◆ **WORK INSTRUCTIONS**
Each record should be given again exactly as it appears, with no image included.

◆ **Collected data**
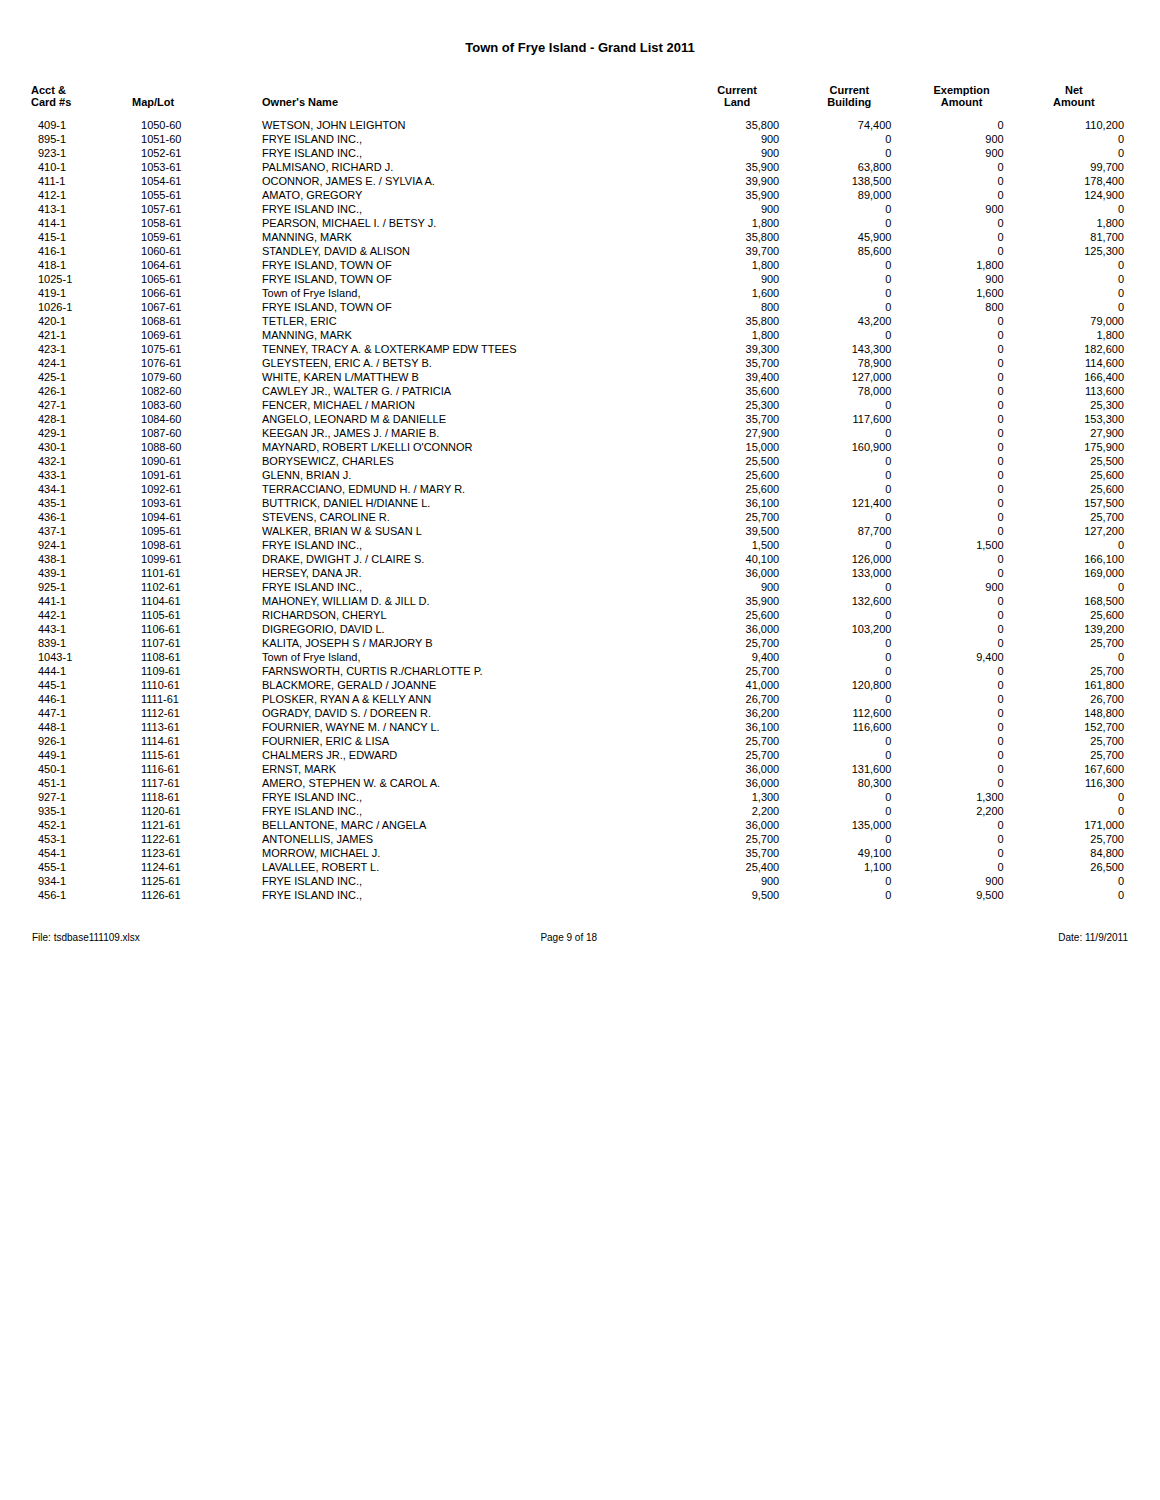Town of Frye Island - Grand List 2011
| Acct & Card #s | Map/Lot | Owner's Name | Current Land | Current Building | Exemption Amount | Net Amount |
| --- | --- | --- | --- | --- | --- | --- |
| 409-1 | 1050-60 | WETSON, JOHN LEIGHTON | 35,800 | 74,400 | 0 | 110,200 |
| 895-1 | 1051-60 | FRYE ISLAND INC., | 900 | 0 | 900 | 0 |
| 923-1 | 1052-61 | FRYE ISLAND INC., | 900 | 0 | 900 | 0 |
| 410-1 | 1053-61 | PALMISANO, RICHARD J. | 35,900 | 63,800 | 0 | 99,700 |
| 411-1 | 1054-61 | OCONNOR, JAMES E. / SYLVIA A. | 39,900 | 138,500 | 0 | 178,400 |
| 412-1 | 1055-61 | AMATO, GREGORY | 35,900 | 89,000 | 0 | 124,900 |
| 413-1 | 1057-61 | FRYE ISLAND INC., | 900 | 0 | 900 | 0 |
| 414-1 | 1058-61 | PEARSON, MICHAEL I. / BETSY J. | 1,800 | 0 | 0 | 1,800 |
| 415-1 | 1059-61 | MANNING, MARK | 35,800 | 45,900 | 0 | 81,700 |
| 416-1 | 1060-61 | STANDLEY, DAVID & ALISON | 39,700 | 85,600 | 0 | 125,300 |
| 418-1 | 1064-61 | FRYE ISLAND, TOWN OF | 1,800 | 0 | 1,800 | 0 |
| 1025-1 | 1065-61 | FRYE ISLAND, TOWN OF | 900 | 0 | 900 | 0 |
| 419-1 | 1066-61 | Town of Frye Island, | 1,600 | 0 | 1,600 | 0 |
| 1026-1 | 1067-61 | FRYE ISLAND, TOWN OF | 800 | 0 | 800 | 0 |
| 420-1 | 1068-61 | TETLER, ERIC | 35,800 | 43,200 | 0 | 79,000 |
| 421-1 | 1069-61 | MANNING, MARK | 1,800 | 0 | 0 | 1,800 |
| 423-1 | 1075-61 | TENNEY, TRACY A. & LOXTERKAMP EDW TTEES | 39,300 | 143,300 | 0 | 182,600 |
| 424-1 | 1076-61 | GLEYSTEEN, ERIC A. / BETSY B. | 35,700 | 78,900 | 0 | 114,600 |
| 425-1 | 1079-60 | WHITE, KAREN L/MATTHEW B | 39,400 | 127,000 | 0 | 166,400 |
| 426-1 | 1082-60 | CAWLEY JR., WALTER G. / PATRICIA | 35,600 | 78,000 | 0 | 113,600 |
| 427-1 | 1083-60 | FENCER, MICHAEL / MARION | 25,300 | 0 | 0 | 25,300 |
| 428-1 | 1084-60 | ANGELO, LEONARD M & DANIELLE | 35,700 | 117,600 | 0 | 153,300 |
| 429-1 | 1087-60 | KEEGAN JR., JAMES J. / MARIE B. | 27,900 | 0 | 0 | 27,900 |
| 430-1 | 1088-60 | MAYNARD, ROBERT L/KELLI O'CONNOR | 15,000 | 160,900 | 0 | 175,900 |
| 432-1 | 1090-61 | BORYSEWICZ, CHARLES | 25,500 | 0 | 0 | 25,500 |
| 433-1 | 1091-61 | GLENN, BRIAN J. | 25,600 | 0 | 0 | 25,600 |
| 434-1 | 1092-61 | TERRACCIANO, EDMUND H. / MARY R. | 25,600 | 0 | 0 | 25,600 |
| 435-1 | 1093-61 | BUTTRICK, DANIEL H/DIANNE L. | 36,100 | 121,400 | 0 | 157,500 |
| 436-1 | 1094-61 | STEVENS, CAROLINE R. | 25,700 | 0 | 0 | 25,700 |
| 437-1 | 1095-61 | WALKER, BRIAN W & SUSAN L | 39,500 | 87,700 | 0 | 127,200 |
| 924-1 | 1098-61 | FRYE ISLAND INC., | 1,500 | 0 | 1,500 | 0 |
| 438-1 | 1099-61 | DRAKE, DWIGHT J. / CLAIRE S. | 40,100 | 126,000 | 0 | 166,100 |
| 439-1 | 1101-61 | HERSEY, DANA JR. | 36,000 | 133,000 | 0 | 169,000 |
| 925-1 | 1102-61 | FRYE ISLAND INC., | 900 | 0 | 900 | 0 |
| 441-1 | 1104-61 | MAHONEY, WILLIAM D. & JILL D. | 35,900 | 132,600 | 0 | 168,500 |
| 442-1 | 1105-61 | RICHARDSON, CHERYL | 25,600 | 0 | 0 | 25,600 |
| 443-1 | 1106-61 | DIGREGORIO, DAVID L. | 36,000 | 103,200 | 0 | 139,200 |
| 839-1 | 1107-61 | KALITA, JOSEPH S / MARJORY B | 25,700 | 0 | 0 | 25,700 |
| 1043-1 | 1108-61 | Town of Frye Island, | 9,400 | 0 | 9,400 | 0 |
| 444-1 | 1109-61 | FARNSWORTH, CURTIS R./CHARLOTTE P. | 25,700 | 0 | 0 | 25,700 |
| 445-1 | 1110-61 | BLACKMORE, GERALD / JOANNE | 41,000 | 120,800 | 0 | 161,800 |
| 446-1 | 1111-61 | PLOSKER, RYAN A & KELLY ANN | 26,700 | 0 | 0 | 26,700 |
| 447-1 | 1112-61 | OGRADY, DAVID S. / DOREEN R. | 36,200 | 112,600 | 0 | 148,800 |
| 448-1 | 1113-61 | FOURNIER, WAYNE M. / NANCY L. | 36,100 | 116,600 | 0 | 152,700 |
| 926-1 | 1114-61 | FOURNIER, ERIC & LISA | 25,700 | 0 | 0 | 25,700 |
| 449-1 | 1115-61 | CHALMERS JR., EDWARD | 25,700 | 0 | 0 | 25,700 |
| 450-1 | 1116-61 | ERNST, MARK | 36,000 | 131,600 | 0 | 167,600 |
| 451-1 | 1117-61 | AMERO, STEPHEN W. & CAROL A. | 36,000 | 80,300 | 0 | 116,300 |
| 927-1 | 1118-61 | FRYE ISLAND INC., | 1,300 | 0 | 1,300 | 0 |
| 935-1 | 1120-61 | FRYE ISLAND INC., | 2,200 | 0 | 2,200 | 0 |
| 452-1 | 1121-61 | BELLANTONE, MARC / ANGELA | 36,000 | 135,000 | 0 | 171,000 |
| 453-1 | 1122-61 | ANTONELLIS, JAMES | 25,700 | 0 | 0 | 25,700 |
| 454-1 | 1123-61 | MORROW, MICHAEL J. | 35,700 | 49,100 | 0 | 84,800 |
| 455-1 | 1124-61 | LAVALLEE, ROBERT L. | 25,400 | 1,100 | 0 | 26,500 |
| 934-1 | 1125-61 | FRYE ISLAND INC., | 900 | 0 | 900 | 0 |
| 456-1 | 1126-61 | FRYE ISLAND INC., | 9,500 | 0 | 9,500 | 0 |
| File: tsdbase111109.xlsx | Page 9 of 18 | Date: 11/9/2011 |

◆ **EXERCISE ANSWER**
Town of Frye Island - Grand List 2011
| Acct & Card #s | Map/Lot | Owner's Name | Current Land | Current Building | Exemption Amount | Net Amount |
| --- | --- | --- | --- | --- | --- | --- |
| 409-1 | 1050-60 | WETSON, JOHN LEIGHTON | 35,800 | 74,400 | 0 | 110,200 |
| 895-1 | 1051-60 | FRYE ISLAND INC., | 900 | 0 | 900 | 0 |
| 923-1 | 1052-61 | FRYE ISLAND INC., | 900 | 0 | 900 | 0 |
| 410-1 | 1053-61 | PALMISANO, RICHARD J. | 35,900 | 63,800 | 0 | 99,700 |
| 411-1 | 1054-61 | OCONNOR, JAMES E. / SYLVIA A. | 39,900 | 138,500 | 0 | 178,400 |
| 412-1 | 1055-61 | AMATO, GREGORY | 35,900 | 89,000 | 0 | 124,900 |
| 413-1 | 1057-61 | FRYE ISLAND INC., | 900 | 0 | 900 | 0 |
| 414-1 | 1058-61 | PEARSON, MICHAEL I. / BETSY J. | 1,800 | 0 | 0 | 1,800 |
| 415-1 | 1059-61 | MANNING, MARK | 35,800 | 45,900 | 0 | 81,700 |
| 416-1 | 1060-61 | STANDLEY, DAVID & ALISON | 39,700 | 85,600 | 0 | 125,300 |
| 418-1 | 1064-61 | FRYE ISLAND, TOWN OF | 1,800 | 0 | 1,800 | 0 |
| 1025-1 | 1065-61 | FRYE ISLAND, TOWN OF | 900 | 0 | 900 | 0 |
| 419-1 | 1066-61 | Town of Frye Island, | 1,600 | 0 | 1,600 | 0 |
| 1026-1 | 1067-61 | FRYE ISLAND, TOWN OF | 800 | 0 | 800 | 0 |
| 420-1 | 1068-61 | TETLER, ERIC | 35,800 | 43,200 | 0 | 79,000 |
| 421-1 | 1069-61 | MANNING, MARK | 1,800 | 0 | 0 | 1,800 |
| 423-1 | 1075-61 | TENNEY, TRACY A. & LOXTERKAMP EDW TTEES | 39,300 | 143,300 | 0 | 182,600 |
| 424-1 | 1076-61 | GLEYSTEEN, ERIC A. / BETSY B. | 35,700 | 78,900 | 0 | 114,600 |
| 425-1 | 1079-60 | WHITE, KAREN L/MATTHEW B | 39,400 | 127,000 | 0 | 166,400 |
| 426-1 | 1082-60 | CAWLEY JR., WALTER G. / PATRICIA | 35,600 | 78,000 | 0 | 113,600 |
| 427-1 | 1083-60 | FENCER, MICHAEL / MARION | 25,300 | 0 | 0 | 25,300 |
| 428-1 | 1084-60 | ANGELO, LEONARD M & DANIELLE | 35,700 | 117,600 | 0 | 153,300 |
| 429-1 | 1087-60 | KEEGAN JR., JAMES J. / MARIE B. | 27,900 | 0 | 0 | 27,900 |
| 430-1 | 1088-60 | MAYNARD, ROBERT L/KELLI O'CONNOR | 15,000 | 160,900 | 0 | 175,900 |
| 432-1 | 1090-61 | BORYSEWICZ, CHARLES | 25,500 | 0 | 0 | 25,500 |
| 433-1 | 1091-61 | GLENN, BRIAN J. | 25,600 | 0 | 0 | 25,600 |
| 434-1 | 1092-61 | TERRACCIANO, EDMUND H. / MARY R. | 25,600 | 0 | 0 | 25,600 |
| 435-1 | 1093-61 | BUTTRICK, DANIEL H/DIANNE L. | 36,100 | 121,400 | 0 | 157,500 |
| 436-1 | 1094-61 | STEVENS, CAROLINE R. | 25,700 | 0 | 0 | 25,700 |
| 437-1 | 1095-61 | WALKER, BRIAN W & SUSAN L | 39,500 | 87,700 | 0 | 127,200 |
| 924-1 | 1098-61 | FRYE ISLAND INC., | 1,500 | 0 | 1,500 | 0 |
| 438-1 | 1099-61 | DRAKE, DWIGHT J. / CLAIRE S. | 40,100 | 126,000 | 0 | 166,100 |
| 439-1 | 1101-61 | HERSEY, DANA JR. | 36,000 | 133,000 | 0 | 169,000 |
| 925-1 | 1102-61 | FRYE ISLAND INC., | 900 | 0 | 900 | 0 |
| 441-1 | 1104-61 | MAHONEY, WILLIAM D. & JILL D. | 35,900 | 132,600 | 0 | 168,500 |
| 442-1 | 1105-61 | RICHARDSON, CHERYL | 25,600 | 0 | 0 | 25,600 |
| 443-1 | 1106-61 | DIGREGORIO, DAVID L. | 36,000 | 103,200 | 0 | 139,200 |
| 839-1 | 1107-61 | KALITA, JOSEPH S / MARJORY B | 25,700 | 0 | 0 | 25,700 |
| 1043-1 | 1108-61 | Town of Frye Island, | 9,400 | 0 | 9,400 | 0 |
| 444-1 | 1109-61 | FARNSWORTH, CURTIS R./CHARLOTTE P. | 25,700 | 0 | 0 | 25,700 |
| 445-1 | 1110-61 | BLACKMORE, GERALD / JOANNE | 41,000 | 120,800 | 0 | 161,800 |
| 446-1 | 1111-61 | PLOSKER, RYAN A & KELLY ANN | 26,700 | 0 | 0 | 26,700 |
| 447-1 | 1112-61 | OGRADY, DAVID S. / DOREEN R. | 36,200 | 112,600 | 0 | 148,800 |
| 448-1 | 1113-61 | FOURNIER, WAYNE M. / NANCY L. | 36,100 | 116,600 | 0 | 152,700 |
| 926-1 | 1114-61 | FOURNIER, ERIC & LISA | 25,700 | 0 | 0 | 25,700 |
| 449-1 | 1115-61 | CHALMERS JR., EDWARD | 25,700 | 0 | 0 | 25,700 |
| 450-1 | 1116-61 | ERNST, MARK | 36,000 | 131,600 | 0 | 167,600 |
| 451-1 | 1117-61 | AMERO, STEPHEN W. & CAROL A. | 36,000 | 80,300 | 0 | 116,300 |
| 927-1 | 1118-61 | FRYE ISLAND INC., | 1,300 | 0 | 1,300 | 0 |
| 935-1 | 1120-61 | FRYE ISLAND INC., | 2,200 | 0 | 2,200 | 0 |
| 452-1 | 1121-61 | BELLANTONE, MARC / ANGELA | 36,000 | 135,000 | 0 | 171,000 |
| 453-1 | 1122-61 | ANTONELLIS, JAMES | 25,700 | 0 | 0 | 25,700 |
| 454-1 | 1123-61 | MORROW, MICHAEL J. | 35,700 | 49,100 | 0 | 84,800 |
| 455-1 | 1124-61 | LAVALLEE, ROBERT L. | 25,400 | 1,100 | 0 | 26,500 |
| 934-1 | 1125-61 | FRYE ISLAND INC., | 900 | 0 | 900 | 0 |
| 456-1 | 1126-61 | FRYE ISLAND INC., | 9,500 | 0 | 9,500 | 0 |
| File: tsdbase111109.xlsx | Page 9 of 18 | Date: 11/9/2011 |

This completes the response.